• _Description of the task_
Below are entries; work out how many of their lines include the string "ports", and reply with the number only.

Start of Available data

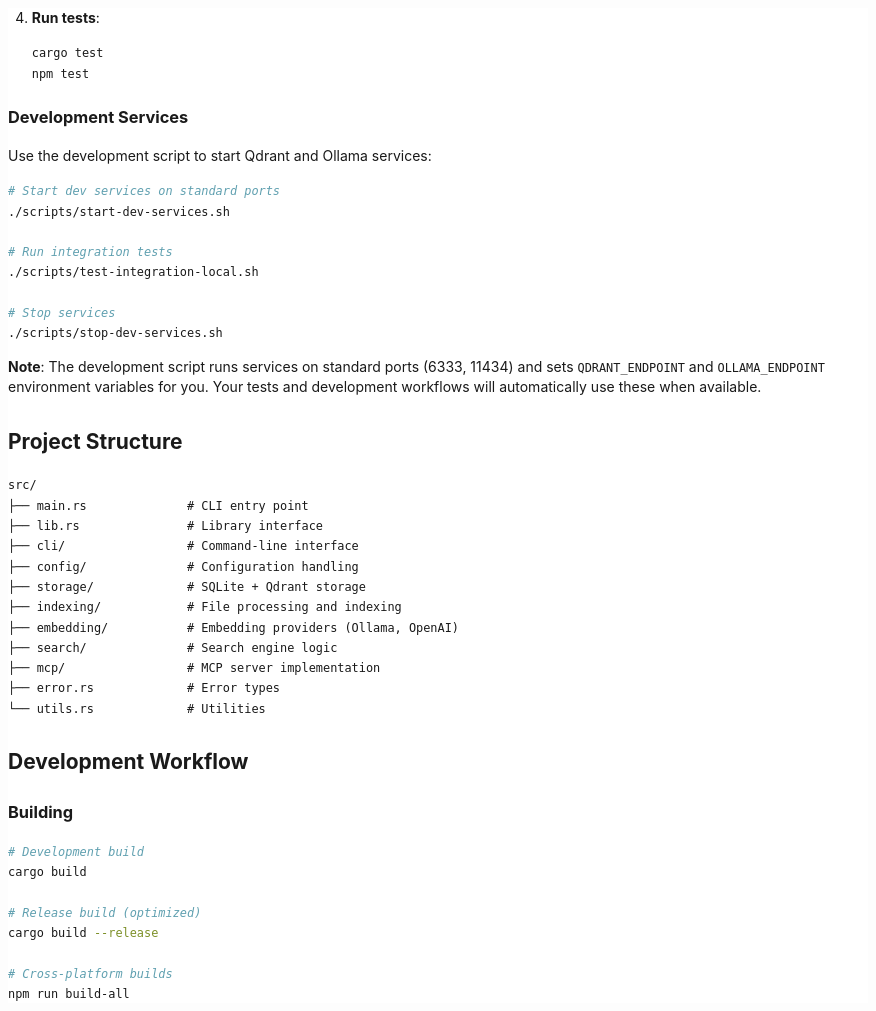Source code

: 4. **Run tests**:
   ```bash
   cargo test
   npm test
   ```

### Development Services

Use the development script to start Qdrant and Ollama services:

```bash
# Start dev services on standard ports
./scripts/start-dev-services.sh

# Run integration tests
./scripts/test-integration-local.sh

# Stop services
./scripts/stop-dev-services.sh
```

**Note**: The development script runs services on standard ports (6333, 11434) and sets `QDRANT_ENDPOINT` and `OLLAMA_ENDPOINT` environment variables for you. Your tests and development workflows will automatically use these when available.

## Project Structure

```
src/
├── main.rs              # CLI entry point
├── lib.rs               # Library interface
├── cli/                 # Command-line interface
├── config/              # Configuration handling
├── storage/             # SQLite + Qdrant storage
├── indexing/            # File processing and indexing
├── embedding/           # Embedding providers (Ollama, OpenAI)
├── search/              # Search engine logic
├── mcp/                 # MCP server implementation
├── error.rs             # Error types
└── utils.rs             # Utilities
```

## Development Workflow

### Building

```bash
# Development build
cargo build

# Release build (optimized)
cargo build --release

# Cross-platform builds
npm run build-all
```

End of Available data

• _Solution_
2